Weight policy for grades changes for new school year

The grade weights of each assignment in each class is avaliable on the parent portal. Graphic by: Mary Whitfill

The grade weight of each assignment in each class is avaliable on the parent portal. (Graphic by Mary Whitfill)

 By Mary Whitfill

Staff Writer

Introducing the new school year means meeting new teachers, new friends and learning new school policies. Almost every year, CHS updates its policies in hopes to better the school.

This year, the system of weighting grades varies from class to class. The specific grade weights of each department will be released in the student handbook on Tuesday. The assistant principals, principal and district administration have all decided that this is in the best interest of the school.

“We want to test on what the students know and have learned, more than what they have just memorized,” Principal Brad Hunt said.

Each department has a different grade weight because they test in different ways. For example, science classes have to have a place in the system to include hands-on labs, while other classes do not. While each of the different departments is making modifications, the foreign language department is changing the most because of the oral assessments.

“The grading of the whole department has been changed,” Spanish teacher Malinda Seger said. “The old system was more effective.”

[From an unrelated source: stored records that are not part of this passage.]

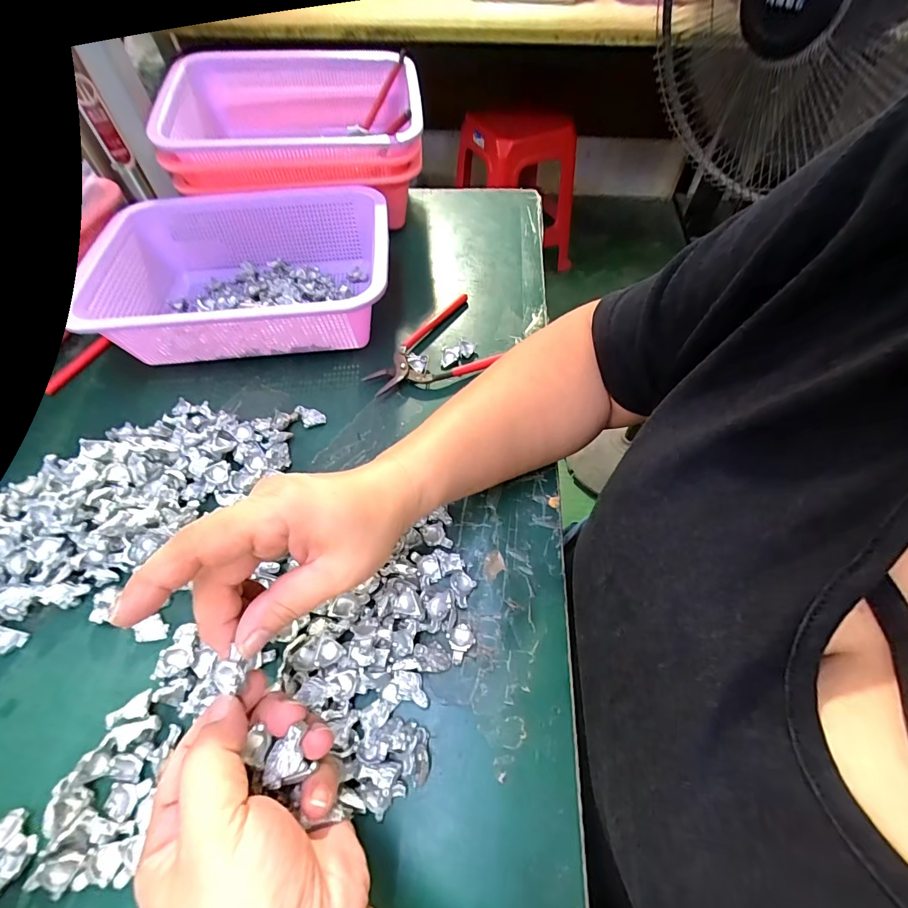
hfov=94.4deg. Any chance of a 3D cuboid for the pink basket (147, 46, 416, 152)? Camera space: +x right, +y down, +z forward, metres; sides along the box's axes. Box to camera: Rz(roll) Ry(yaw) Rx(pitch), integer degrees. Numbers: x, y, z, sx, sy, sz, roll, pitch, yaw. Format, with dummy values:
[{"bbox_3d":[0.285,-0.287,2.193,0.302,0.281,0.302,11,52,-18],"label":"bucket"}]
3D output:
[{"bbox_3d":[-0.165,-0.362,0.469,0.247,0.087,0.188,-5,58,-1],"label":"pink basket"}]

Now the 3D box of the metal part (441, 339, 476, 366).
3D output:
[{"bbox_3d":[0.003,-0.097,0.396,0.038,0.006,0.018,-27,61,-15],"label":"metal part"}]

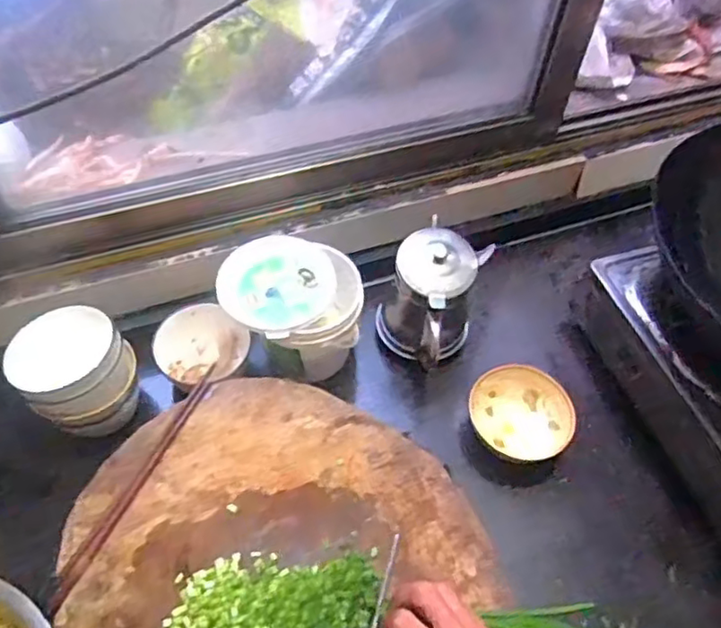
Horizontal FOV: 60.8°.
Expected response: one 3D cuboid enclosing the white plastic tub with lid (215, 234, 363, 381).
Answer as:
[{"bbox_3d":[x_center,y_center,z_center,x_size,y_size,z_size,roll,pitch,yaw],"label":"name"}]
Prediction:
[{"bbox_3d":[-0.078,0.005,0.715,0.135,0.146,0.131,1,54,-1],"label":"white plastic tub with lid"}]

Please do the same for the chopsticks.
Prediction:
[{"bbox_3d":[-0.211,0.155,0.594,0.017,0.008,0.258,20,56,12],"label":"chopsticks"}]

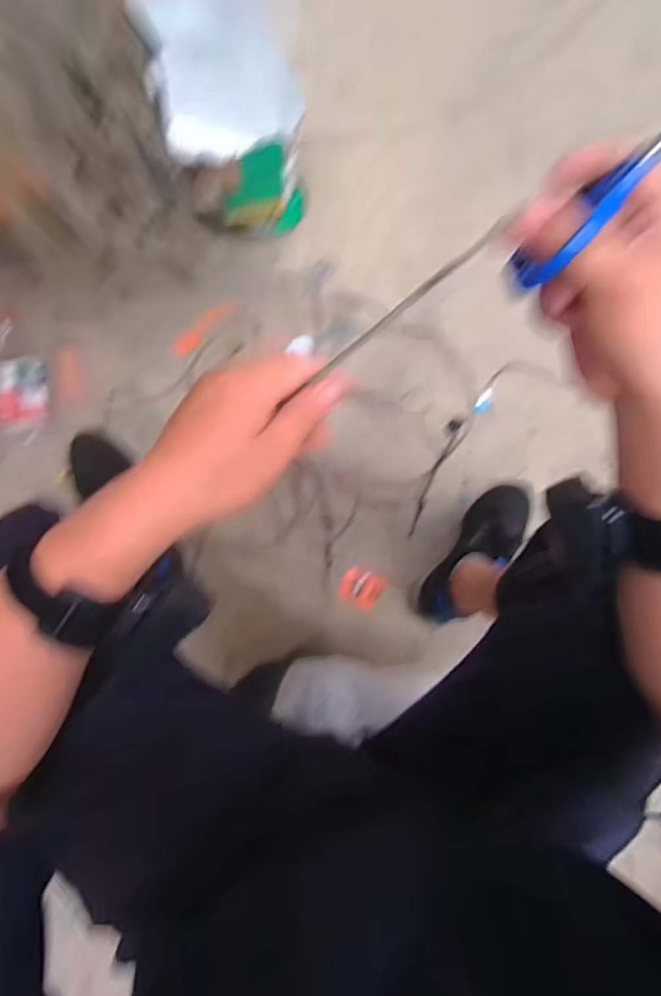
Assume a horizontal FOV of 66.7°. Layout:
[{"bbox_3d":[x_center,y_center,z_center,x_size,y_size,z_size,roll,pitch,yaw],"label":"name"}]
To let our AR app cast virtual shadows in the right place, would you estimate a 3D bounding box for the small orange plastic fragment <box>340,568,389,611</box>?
[{"bbox_3d":[0.055,0.156,0.868,0.070,0.008,0.063,29,88,-3],"label":"small orange plastic fragment"}]

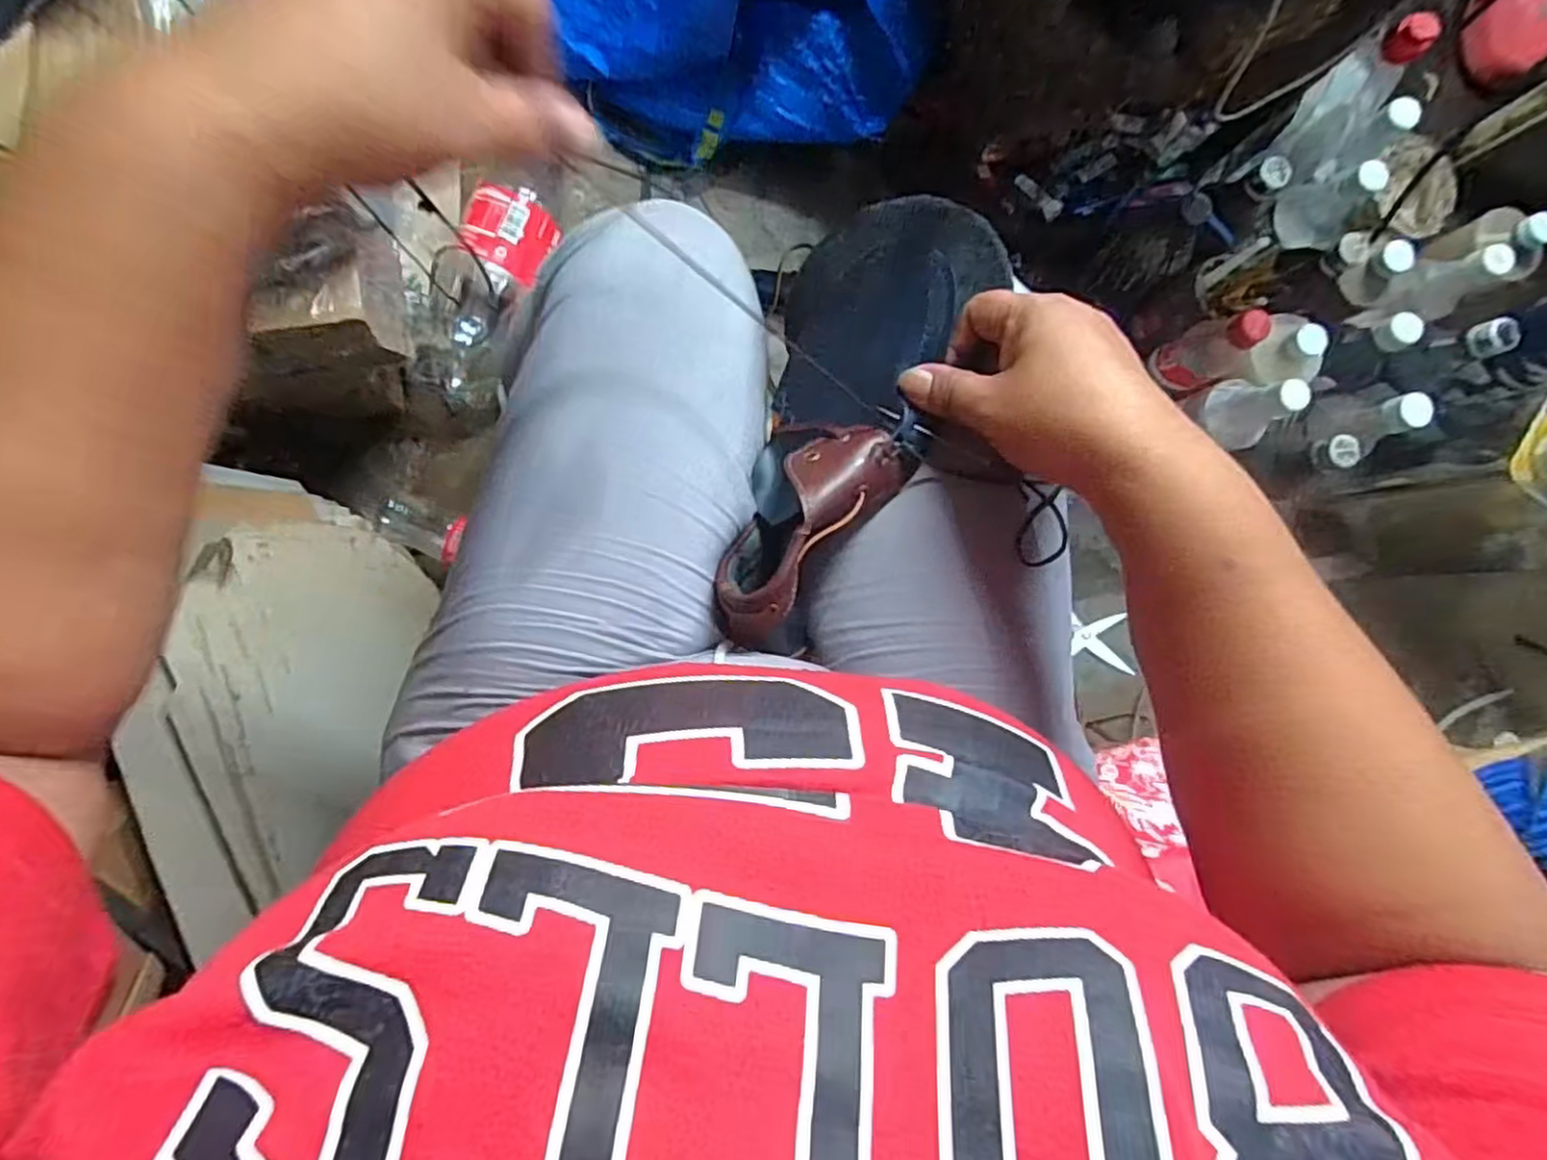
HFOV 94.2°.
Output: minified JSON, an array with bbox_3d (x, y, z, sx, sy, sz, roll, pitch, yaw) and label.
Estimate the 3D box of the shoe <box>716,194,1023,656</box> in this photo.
[{"bbox_3d":[0.047,-0.072,0.366,0.116,0.079,0.231,22,86,-3],"label":"shoe"}]

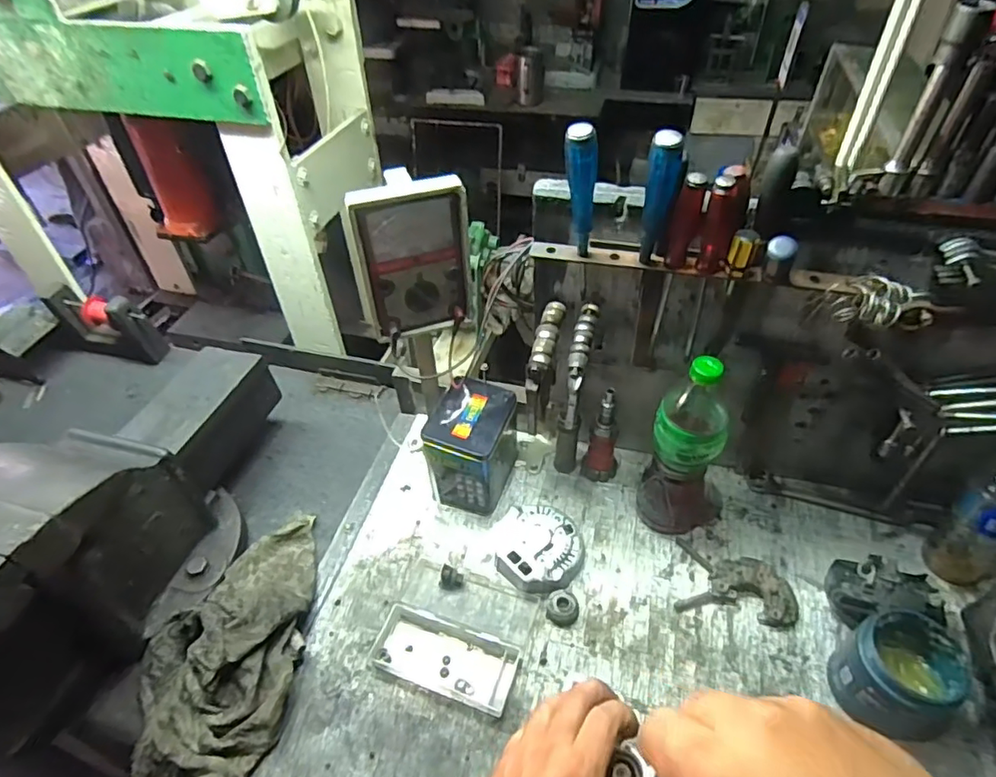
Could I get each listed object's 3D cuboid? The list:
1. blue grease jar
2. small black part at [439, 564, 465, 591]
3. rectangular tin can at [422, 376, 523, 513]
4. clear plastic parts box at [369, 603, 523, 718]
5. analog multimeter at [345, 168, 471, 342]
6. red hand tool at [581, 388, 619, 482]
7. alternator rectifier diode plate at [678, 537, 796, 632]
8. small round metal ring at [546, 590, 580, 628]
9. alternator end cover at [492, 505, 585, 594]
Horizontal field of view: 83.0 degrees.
[{"bbox_3d":[0.402,0.290,0.565,0.097,0.107,0.096,-1,46,1],"label":"blue grease jar"},{"bbox_3d":[-0.056,0.234,0.698,0.030,0.013,0.027,4,46,5],"label":"small black part"},{"bbox_3d":[-0.033,0.078,0.778,0.092,0.145,0.132,15,48,15],"label":"rectangular tin can"},{"bbox_3d":[-0.060,0.302,0.634,0.161,0.022,0.068,14,48,15],"label":"clear plastic parts box"},{"bbox_3d":[-0.097,-0.146,0.633,0.124,0.170,0.057,-16,47,-14],"label":"analog multimeter"},{"bbox_3d":[0.145,0.067,0.766,0.046,0.152,0.041,12,47,13],"label":"red hand tool"},{"bbox_3d":[0.287,0.235,0.677,0.133,0.026,0.089,13,47,14],"label":"alternator rectifier diode plate"},{"bbox_3d":[0.078,0.261,0.671,0.038,0.017,0.039,-1,46,1],"label":"small round metal ring"},{"bbox_3d":[0.051,0.202,0.717,0.108,0.038,0.115,-30,52,-25],"label":"alternator end cover"}]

Teachers and students alike are concerned about what this will do to grades. Because the new weights have not yet been released, students do not know if they will be expected to perform better on tests or projects. For most students, the two are not similar but in fact very different forms of assessment.

“I do better on tests, because I am better at learning facts than being creative,” sophomore Matthew Traywick said.

With the new policy in place, it is hard to predict whether or not student’s grades will thrive or suffer. It has yet to be determined if the new change is permanent, although district administration believes that it is best for CHS.

“Hopefully the change will be better for most students, but if the grades go down, we will reevaluate the policy,” Hunt said. “Coppell teachers want the best for their students.”

The new policy was taken from the studies and reports of Rick Stiggens, an expert on education who founded the ETS Assessment Training Institute and teaches new ways to asses students. Stiggens believes that student should be told ahead of time exactly what they are expected to know, and what educational targets they are supposed to hit.

“We want to expand assessments and make sure things are kept at a rigorous level for students,” Hunt said.